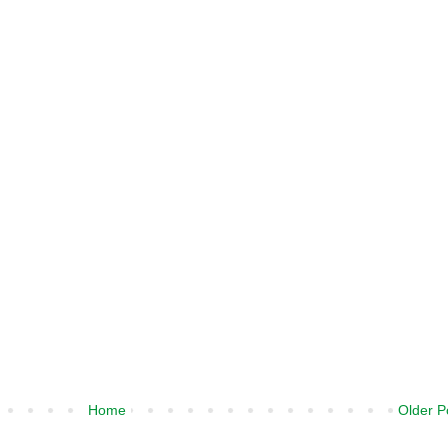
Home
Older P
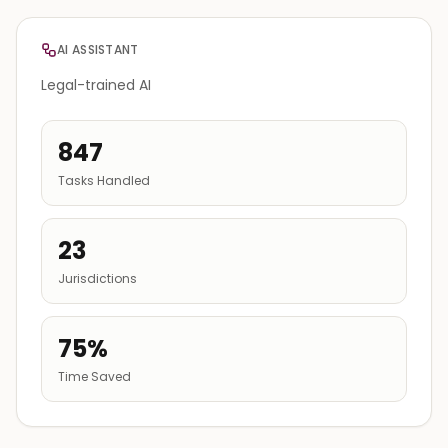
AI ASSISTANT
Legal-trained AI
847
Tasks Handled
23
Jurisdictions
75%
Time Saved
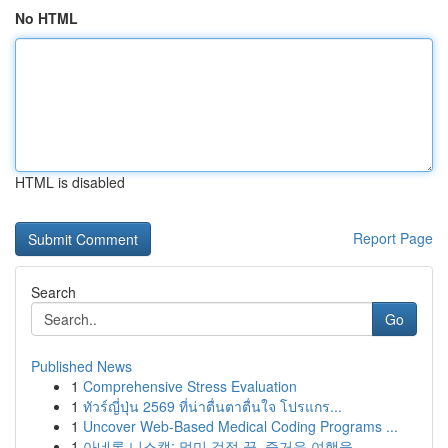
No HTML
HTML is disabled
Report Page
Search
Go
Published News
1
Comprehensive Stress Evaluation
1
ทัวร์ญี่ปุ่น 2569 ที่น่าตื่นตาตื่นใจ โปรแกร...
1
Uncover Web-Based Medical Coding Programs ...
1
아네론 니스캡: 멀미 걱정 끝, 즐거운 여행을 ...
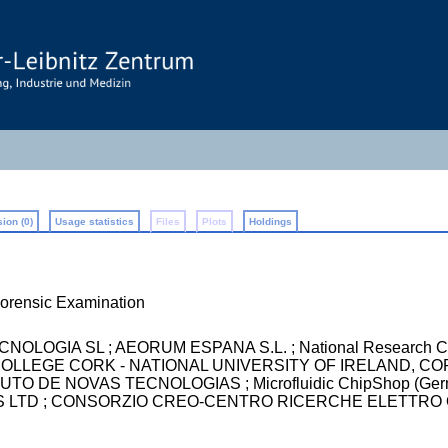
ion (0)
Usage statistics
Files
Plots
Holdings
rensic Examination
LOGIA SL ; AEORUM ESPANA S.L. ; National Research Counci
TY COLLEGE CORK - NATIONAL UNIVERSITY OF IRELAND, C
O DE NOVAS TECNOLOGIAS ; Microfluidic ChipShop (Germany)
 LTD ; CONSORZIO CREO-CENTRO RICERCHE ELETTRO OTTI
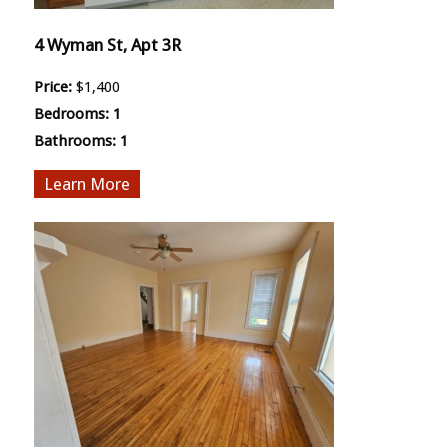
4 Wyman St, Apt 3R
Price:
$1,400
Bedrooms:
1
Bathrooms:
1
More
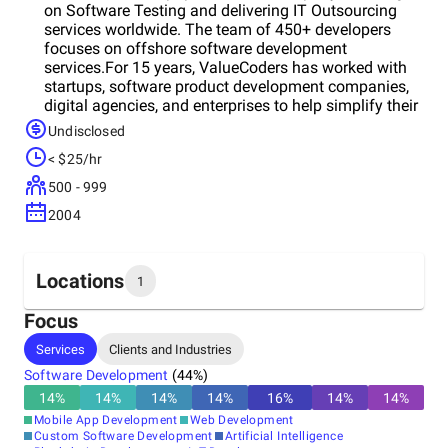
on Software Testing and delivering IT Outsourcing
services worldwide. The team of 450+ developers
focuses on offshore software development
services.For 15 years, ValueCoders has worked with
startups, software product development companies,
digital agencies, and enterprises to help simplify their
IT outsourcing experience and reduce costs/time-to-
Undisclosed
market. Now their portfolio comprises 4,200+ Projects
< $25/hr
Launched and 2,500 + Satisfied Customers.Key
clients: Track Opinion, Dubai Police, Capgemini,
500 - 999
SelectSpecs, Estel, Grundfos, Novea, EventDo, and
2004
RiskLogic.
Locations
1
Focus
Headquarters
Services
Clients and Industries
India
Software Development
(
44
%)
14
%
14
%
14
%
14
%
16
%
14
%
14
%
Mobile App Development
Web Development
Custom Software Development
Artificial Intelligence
◇ ◇ ◇
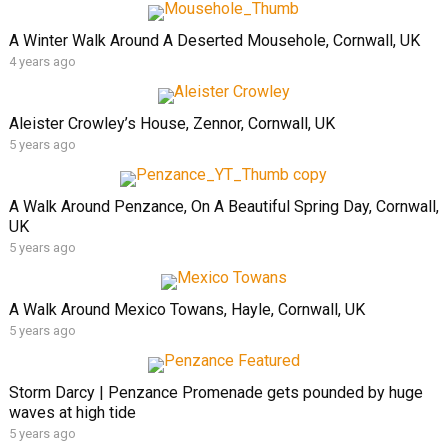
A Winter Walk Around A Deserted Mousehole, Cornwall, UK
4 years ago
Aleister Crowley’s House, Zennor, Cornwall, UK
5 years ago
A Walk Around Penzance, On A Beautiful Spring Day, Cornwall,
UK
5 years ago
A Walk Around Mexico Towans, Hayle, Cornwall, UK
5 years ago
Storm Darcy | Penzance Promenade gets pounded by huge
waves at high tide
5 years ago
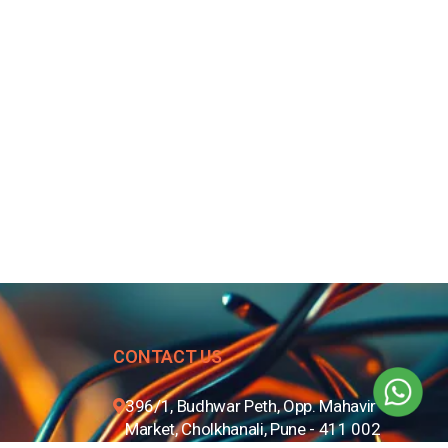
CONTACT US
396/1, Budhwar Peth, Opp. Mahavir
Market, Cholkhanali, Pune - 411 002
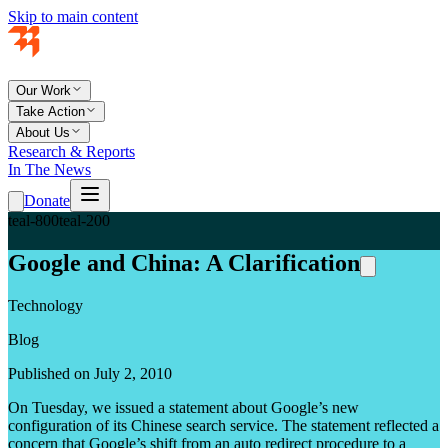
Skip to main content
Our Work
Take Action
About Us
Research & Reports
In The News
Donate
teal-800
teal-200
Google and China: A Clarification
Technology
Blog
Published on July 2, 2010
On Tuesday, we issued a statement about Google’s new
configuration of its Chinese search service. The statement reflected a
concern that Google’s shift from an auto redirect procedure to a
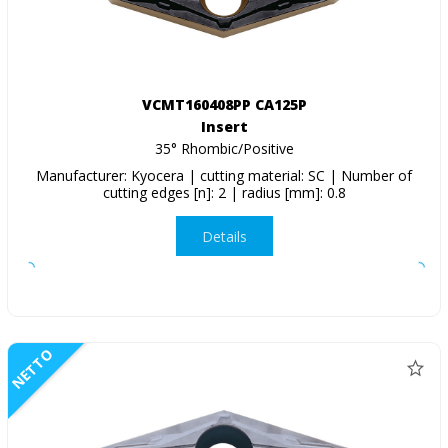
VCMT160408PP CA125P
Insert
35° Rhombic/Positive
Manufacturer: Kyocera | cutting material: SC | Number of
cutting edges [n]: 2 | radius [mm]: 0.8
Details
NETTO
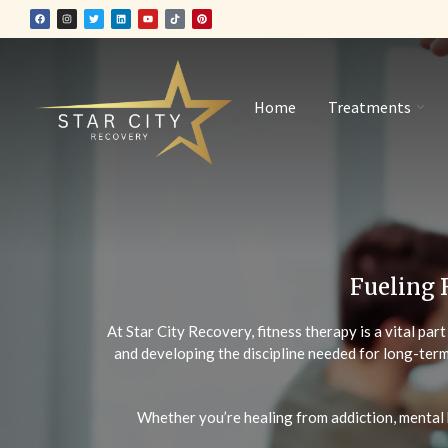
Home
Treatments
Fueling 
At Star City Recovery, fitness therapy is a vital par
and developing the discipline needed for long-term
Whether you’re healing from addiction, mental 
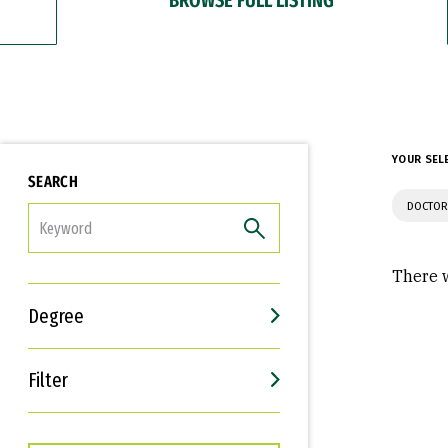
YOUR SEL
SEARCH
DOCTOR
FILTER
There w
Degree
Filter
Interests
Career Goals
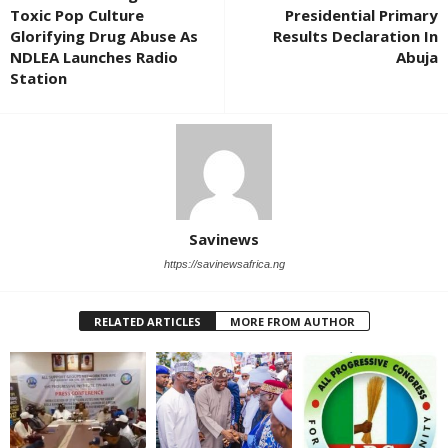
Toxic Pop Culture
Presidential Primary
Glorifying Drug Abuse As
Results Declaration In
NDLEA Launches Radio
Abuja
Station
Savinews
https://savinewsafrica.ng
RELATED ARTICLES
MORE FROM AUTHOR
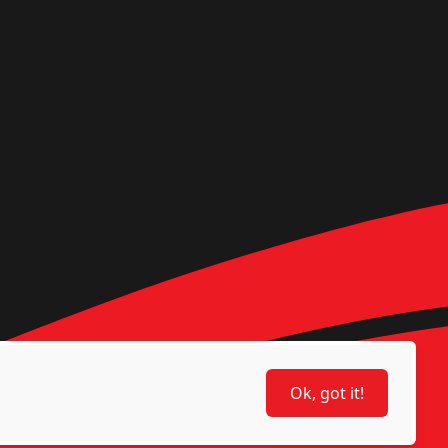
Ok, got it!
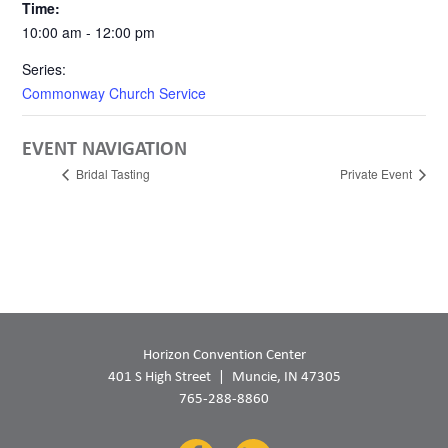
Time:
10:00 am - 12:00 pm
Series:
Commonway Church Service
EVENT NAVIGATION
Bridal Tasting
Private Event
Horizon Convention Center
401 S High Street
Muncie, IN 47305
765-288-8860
◇ ◇ ◇
## Work to be completed
Convert the lines above, from the one containing "AI ASSISTANT" up to and including the one containing "아네론 니스캡: 멀미 걱정 끝, 즐거운 여행을 ...", into a numbered list without blank lines. Leave the pictures out.

## Answer to this problem
1. AI ASSISTANT
2. Legal-trained AI
3. 847
4. Tasks Handled
5. 23
6. Jurisdictions
7. 75%
8. Time Saved
9. No HTML
10. HTML is disabled
11. Report Page
12. Search
13. Go
14. Published News
15. 1
16. Comprehensive Stress Evaluation
17. 1
18. ทัวร์ญี่ปุ่น 2569 ที่น่าตื่นตาตื่นใจ โปรแกร...
19. 1
20. Uncover Web-Based Medical Coding Programs ...
21. 1
22. 아네론 니스캡: 멀미 걱정 끝, 즐거운 여행을 ...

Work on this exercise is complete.